Pubblicato il 29 marzo 2001 da Alessandro Izzi
VOTO:


Final destination

Sono passati trenta anni da quando Bergman ha fatto incontrare, tra le pareti rocciose di un paesaggio a picco sul mare, un cavaliere di ritorno dalle crociate e la Morte. Allora il livido bianco e nero della meravigliosa fotografia di Sven Nykvist aveva reso ancora più lacerante il contrasto tra l’anima afflitta dal dubbio e l’unica certezza di un nulla eterno di foscoliana memoria incapace, però, nella crisi di ogni valore, di dare un senso e un sapore all’esistenza.
Bianco e nero... come le caselle di una scacchiera su cui si giocano le sorti della vita dell’individuo e in cui il vincitore non può essere che uno solo, alla fine, senza alcuno scampo e con la sola soddisfazione di essere riusciti, per un po’, a procrastinare un evento ineludibile.
E la dimensione della scacchiera, profondo motore della poesia del capolavoro di Bergman, è quella che dà l’avvio alla tremenda partita con la Morte messa in scena in questo Final destination di James Wong.
Solo che questa volta essa non è una figura nerovestita, ma un’entità amorfa, evanescente, la cui presenza può essere avvertita solo per impalpabili sensazioni, come lo scorrere furtivo di un’ombra che la coda dell’occhio riesce appena a registrare o come un soffio gelido che alza le foglie e corre dritto dietro la schiena dei malcapitati di turno.
E qui sta uno dei principali meriti del film di Wong: nell’aver ripreso l’archetipo del film horror e, più ancora, degli slaher movies (senza frattaglie però), riducendolo alla sua essenza più profonda, scarnificandolo e epurandolo fino a ridurlo ad un’astrazione.
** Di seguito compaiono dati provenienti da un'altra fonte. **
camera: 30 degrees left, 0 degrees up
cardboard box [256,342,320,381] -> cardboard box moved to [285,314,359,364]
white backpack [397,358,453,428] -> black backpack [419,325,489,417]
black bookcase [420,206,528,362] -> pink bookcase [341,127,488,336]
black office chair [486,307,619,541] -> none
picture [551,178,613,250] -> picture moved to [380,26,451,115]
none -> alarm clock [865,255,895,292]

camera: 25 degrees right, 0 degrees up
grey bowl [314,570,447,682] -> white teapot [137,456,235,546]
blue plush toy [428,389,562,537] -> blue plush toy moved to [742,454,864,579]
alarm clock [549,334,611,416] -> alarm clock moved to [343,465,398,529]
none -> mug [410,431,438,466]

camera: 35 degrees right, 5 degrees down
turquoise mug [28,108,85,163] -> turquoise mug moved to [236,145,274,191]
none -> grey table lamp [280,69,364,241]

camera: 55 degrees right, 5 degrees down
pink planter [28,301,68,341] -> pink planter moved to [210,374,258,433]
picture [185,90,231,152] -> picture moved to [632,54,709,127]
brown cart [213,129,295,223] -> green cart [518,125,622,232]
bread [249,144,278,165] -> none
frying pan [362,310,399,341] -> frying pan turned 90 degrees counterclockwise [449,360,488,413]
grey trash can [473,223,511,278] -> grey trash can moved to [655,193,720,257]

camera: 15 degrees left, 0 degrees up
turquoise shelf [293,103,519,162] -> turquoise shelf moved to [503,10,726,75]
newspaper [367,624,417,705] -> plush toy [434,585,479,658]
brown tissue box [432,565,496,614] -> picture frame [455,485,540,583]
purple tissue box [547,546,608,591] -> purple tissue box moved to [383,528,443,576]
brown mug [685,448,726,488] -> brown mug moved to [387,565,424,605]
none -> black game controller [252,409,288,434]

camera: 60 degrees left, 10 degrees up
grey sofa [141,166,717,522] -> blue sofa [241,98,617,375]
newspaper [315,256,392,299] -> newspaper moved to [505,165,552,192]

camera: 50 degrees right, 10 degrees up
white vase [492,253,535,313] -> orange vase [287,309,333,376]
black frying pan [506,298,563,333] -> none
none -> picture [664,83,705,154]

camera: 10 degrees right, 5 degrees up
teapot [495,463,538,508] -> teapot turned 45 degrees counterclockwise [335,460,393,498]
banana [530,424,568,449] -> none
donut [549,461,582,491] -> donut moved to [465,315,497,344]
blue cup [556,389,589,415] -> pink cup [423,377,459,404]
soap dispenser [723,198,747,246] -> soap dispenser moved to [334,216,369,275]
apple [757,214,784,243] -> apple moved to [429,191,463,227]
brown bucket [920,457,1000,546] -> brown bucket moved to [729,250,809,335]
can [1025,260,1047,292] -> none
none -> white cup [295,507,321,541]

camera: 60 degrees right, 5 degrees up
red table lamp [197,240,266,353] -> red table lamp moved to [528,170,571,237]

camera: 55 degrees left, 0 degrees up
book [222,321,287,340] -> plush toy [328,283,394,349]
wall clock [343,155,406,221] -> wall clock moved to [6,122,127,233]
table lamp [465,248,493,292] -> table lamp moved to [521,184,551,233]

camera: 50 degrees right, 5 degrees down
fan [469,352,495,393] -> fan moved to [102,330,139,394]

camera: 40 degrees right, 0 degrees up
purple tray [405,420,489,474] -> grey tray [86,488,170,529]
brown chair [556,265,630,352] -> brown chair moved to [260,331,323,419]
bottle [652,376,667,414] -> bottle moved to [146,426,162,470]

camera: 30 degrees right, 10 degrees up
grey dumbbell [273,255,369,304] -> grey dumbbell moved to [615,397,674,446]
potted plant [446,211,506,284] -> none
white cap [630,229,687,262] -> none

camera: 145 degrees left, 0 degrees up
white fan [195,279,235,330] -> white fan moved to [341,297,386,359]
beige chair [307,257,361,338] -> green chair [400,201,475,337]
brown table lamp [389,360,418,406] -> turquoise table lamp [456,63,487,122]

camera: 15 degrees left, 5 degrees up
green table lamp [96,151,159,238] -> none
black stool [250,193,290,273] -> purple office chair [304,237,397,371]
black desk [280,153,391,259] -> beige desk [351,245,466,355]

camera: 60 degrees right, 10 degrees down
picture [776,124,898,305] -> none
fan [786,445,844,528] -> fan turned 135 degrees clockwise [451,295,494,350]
Non c’è più bisogno, allora, di motivazioni psicologiche che giustifichino gli efferati delitti. Non c’è bisogno di un Freddy Kruger, figura emergente del rimosso collettivo di una città, che ritornando nel sogno delle persone semina panico e morte. Né c’è bisogno di un Jason o di un Mike Mayers incarnazioni del male che, per funzionare come meccanismo narrativo, hanno bisogno di nascondere il loro volto dietro delle maschere che li privino di umanità (anche se folle) per renderli dei simboli. No, perché qui il simbolo emerge chiaro. Qui non ci è dato conoscere motivazioni, perché nel gioco dell’astrazione la motivazione è superflua o, se vogliamo, l’azione/evento soggiace ad una funzione puramente estetica. Quello che possiamo capire è solo la logica, astratta e gelidamente razionale dell’immane partita a scacchi della vita contro la morte.
E autentiche partite a scacchi sono le preparazioni dei singoli delitti/incidenti. Veri e propri giochi di strategia in cui la morte mette in posizione ogni singola pedina prima di muovere il pezzo forte in vista dello scacco. Ed è in questi delitti, in cui le cose paiono come animate di vita propria, che sta il motivo di maggior fascino della pellicola. Anche perché Wong, proveniente direttamente dalla serie X-files è un maestro nel dare ad ogni singolo evento, ad ogni singolo oggetto, quell’aura di presagio che determina tutta la tensione del film.
Tensione, presagio, vera e propria suspence Hitchicockiana (non a caso il soprannome di uno degli amici del protagonista è proprio Hitchcock) sono, allora, gli ingredienti del film. La consapevolezza di un evento catastrofico contro cui si può poco a meno che non si capisca la logica del meccanismo che lo ha messo in moto, andando a rompere il giusto anello della catena al momento giusto.
Merito di una regia attenta, allora, e di un gruppo di attori non male su cui spicca un Devon Sawa che si fa perdonare il passato Giovani diavoli con una prova convincente, se il film passa via in fretta e con qualche sussulto di autentica paura.
Certo Bergman era un’altra cosa, ma Final Destination è comunque più che dignitoso e si scava una nicchia non disprezzabile nel panorama del nuovo horror offerto dalla New Line Cinema.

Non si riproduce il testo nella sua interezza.